The solution is simple, elegant and mighty powerful. For every combination of render modes, generate the render function. For this purpose I have first written my own run-time assembler:
SoftWire. It's main feature is what I call run-time intrinsics. They are regular functions, with the names of assembly instructions (the whole instruction set). When called, they generate the corrresponding machine code of the instruction and place that in a buffer. Once all instructions are generated I link the external symbols, load it into memory and it's ready to be called just like a regular function! Register allocation is resolved at the same time, so I can work with symbolic names instead of figuring out what value is stored in what register. This also ensures optimal register usage.
In other words, this means I select
exactly those instructions that do the actual rendering operation. No more conditional statements in the inner pixel loop. It has disadvantages too, but they are solvable. First of all I do not genrate the functions for each and every render mode combination. Just the ones that are needed. Run-time intrinsics are very fast so generating a few shaders per frame has no influence on performance.
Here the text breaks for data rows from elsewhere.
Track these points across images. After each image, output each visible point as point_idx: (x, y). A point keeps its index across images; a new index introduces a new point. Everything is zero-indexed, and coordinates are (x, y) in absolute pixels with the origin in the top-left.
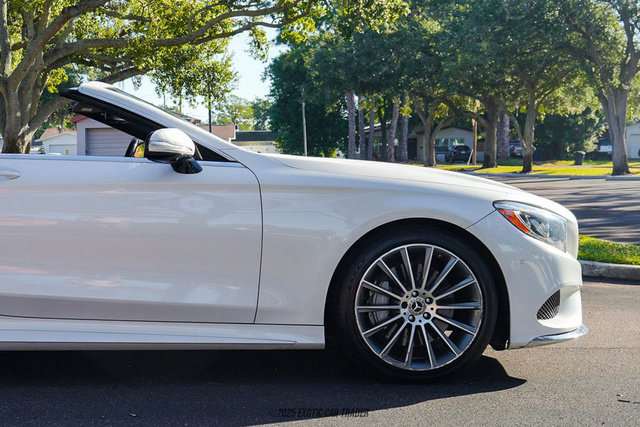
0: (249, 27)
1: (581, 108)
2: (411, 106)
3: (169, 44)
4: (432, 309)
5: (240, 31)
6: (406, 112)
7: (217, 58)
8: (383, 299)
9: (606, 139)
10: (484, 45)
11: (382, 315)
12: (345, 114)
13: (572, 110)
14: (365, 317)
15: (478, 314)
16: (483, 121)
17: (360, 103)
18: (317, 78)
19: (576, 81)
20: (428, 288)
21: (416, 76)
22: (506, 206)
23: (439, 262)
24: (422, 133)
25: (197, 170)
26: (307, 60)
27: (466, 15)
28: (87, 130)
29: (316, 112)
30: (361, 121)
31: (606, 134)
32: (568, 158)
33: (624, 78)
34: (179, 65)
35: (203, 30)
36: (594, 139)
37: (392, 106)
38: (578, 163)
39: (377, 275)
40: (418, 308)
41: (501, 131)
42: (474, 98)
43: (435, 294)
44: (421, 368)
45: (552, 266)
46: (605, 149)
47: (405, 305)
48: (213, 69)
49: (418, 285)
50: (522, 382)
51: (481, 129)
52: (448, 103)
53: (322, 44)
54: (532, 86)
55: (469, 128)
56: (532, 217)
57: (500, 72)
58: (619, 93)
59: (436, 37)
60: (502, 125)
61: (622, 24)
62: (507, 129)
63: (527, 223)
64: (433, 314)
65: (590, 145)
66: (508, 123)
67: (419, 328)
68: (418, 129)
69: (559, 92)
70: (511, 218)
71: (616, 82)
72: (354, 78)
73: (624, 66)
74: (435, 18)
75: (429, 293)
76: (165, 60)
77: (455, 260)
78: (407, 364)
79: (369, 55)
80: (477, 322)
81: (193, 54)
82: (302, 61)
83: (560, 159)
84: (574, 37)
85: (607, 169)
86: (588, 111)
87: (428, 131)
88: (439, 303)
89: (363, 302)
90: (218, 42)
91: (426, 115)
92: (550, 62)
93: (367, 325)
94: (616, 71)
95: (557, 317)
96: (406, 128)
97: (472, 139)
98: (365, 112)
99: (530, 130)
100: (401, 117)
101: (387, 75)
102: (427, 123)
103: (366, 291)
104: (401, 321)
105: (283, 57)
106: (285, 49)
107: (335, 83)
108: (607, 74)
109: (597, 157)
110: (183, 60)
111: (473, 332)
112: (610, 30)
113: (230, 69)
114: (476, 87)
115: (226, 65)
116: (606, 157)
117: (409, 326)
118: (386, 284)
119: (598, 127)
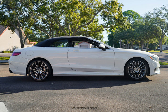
0: (106, 29)
1: (155, 42)
2: (130, 42)
3: (94, 32)
4: (139, 70)
5: (105, 30)
6: (129, 43)
7: (101, 34)
8: (132, 69)
9: (159, 47)
10: (141, 33)
11: (132, 71)
12: (119, 43)
13: (154, 43)
14: (129, 71)
15: (145, 71)
16: (140, 44)
17: (122, 41)
18: (115, 37)
19: (155, 38)
20: (138, 67)
21: (130, 37)
22: (149, 55)
23: (140, 63)
24: (131, 46)
25: (106, 50)
26: (114, 35)
27: (138, 28)
28: (80, 45)
29: (115, 43)
30: (122, 44)
31: (159, 46)
32: (153, 50)
33: (162, 38)
34: (95, 35)
35: (99, 30)
36: (157, 47)
37: (126, 42)
38: (155, 51)
39: (131, 65)
40: (137, 70)
41: (143, 46)
42: (139, 41)
43: (139, 68)
44: (137, 78)
45: (156, 64)
46: (159, 49)
47: (135, 69)
48: (101, 36)
49: (137, 66)
50: (151, 80)
51: (140, 45)
52: (135, 41)
53: (116, 32)
54: (148, 39)
55: (138, 45)
56: (153, 57)
57: (143, 37)
58: (161, 40)
59: (134, 31)
60: (143, 45)
61: (161, 30)
62: (144, 45)
63: (152, 58)
64: (139, 71)
65: (157, 48)
66: (144, 44)
67: (137, 73)
68: (131, 45)
69: (152, 40)
70: (150, 57)
71: (161, 38)
72: (121, 38)
73: (162, 36)
74: (133, 28)
75: (138, 68)
76: (94, 34)
77: (142, 63)
78: (135, 78)
79: (123, 34)
80: (145, 72)
81: (98, 34)
82: (113, 35)
83: (152, 50)
84: (154, 32)
85: (159, 51)
86: (156, 43)
87: (132, 46)
88: (140, 69)
89: (129, 69)
90: (101, 32)
91: (132, 43)
92: (151, 35)
93: (130, 72)
94: (161, 37)
95: (156, 71)
96: (129, 45)
97: (139, 47)
98: (122, 43)
99: (148, 46)
100: (128, 44)
101: (126, 37)
102: (132, 44)
103: (129, 67)
104: (135, 72)
105: (110, 34)
106: (110, 33)
107: (118, 38)
108: (159, 37)
109: (157, 50)
110: (96, 35)
111: (145, 73)
112: (160, 30)
113: (103, 36)
114: (140, 39)
115: (103, 35)
116: (159, 50)
117: (136, 72)
118: (132, 66)
119: (158, 45)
I also cache the last hundred shaders so it's efficient in memory usage. Another problem with run-time generated code is that you obviously can't hand-optimize it any more. For this I have solutions as well. You are not limited to always let the shader be generated. If you have a very efficient hand-optimized rendering function for one specific, frequently used, combination of render modes, you can place that in the cache beforehand. Also, what I have been experimenting with is automatic instrucition sheduling. Because of the complex processor architectures this isn't easy but I'm making progress.
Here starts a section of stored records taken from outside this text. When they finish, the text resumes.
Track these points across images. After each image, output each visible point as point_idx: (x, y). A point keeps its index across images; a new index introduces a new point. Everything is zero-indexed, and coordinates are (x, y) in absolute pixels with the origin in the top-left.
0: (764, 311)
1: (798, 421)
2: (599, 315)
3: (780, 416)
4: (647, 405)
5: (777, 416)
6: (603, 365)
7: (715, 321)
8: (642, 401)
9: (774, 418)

So what about real results? Well, here you can find a Quake III renderer in software:
Real Virtuality. The performance is not that great but remember that Quake III never was designed for software rendering! Also, there are still tons of optimization opportunities for that project. For example only the pixel pipeline is run-time generated but also the vertex pipeline and clipper could benefit from it.
And finally we come back to the swShader project. Currently it is just a very successful proof-of-concept for an article I wrote for the upcoming ShaderX 2 Tips and Tricks book. It uses full 32-bit floating-point precision using SSE instructions everywhere. But the shader instruction translator was written in a hurry so it could be more optimized as well. And just like the Real Virtuality project the vertex pipeline and clipper is still written in plain C++ code. So there's still lots of room for performance increases.
I hope this answers most of the questions you had in mind.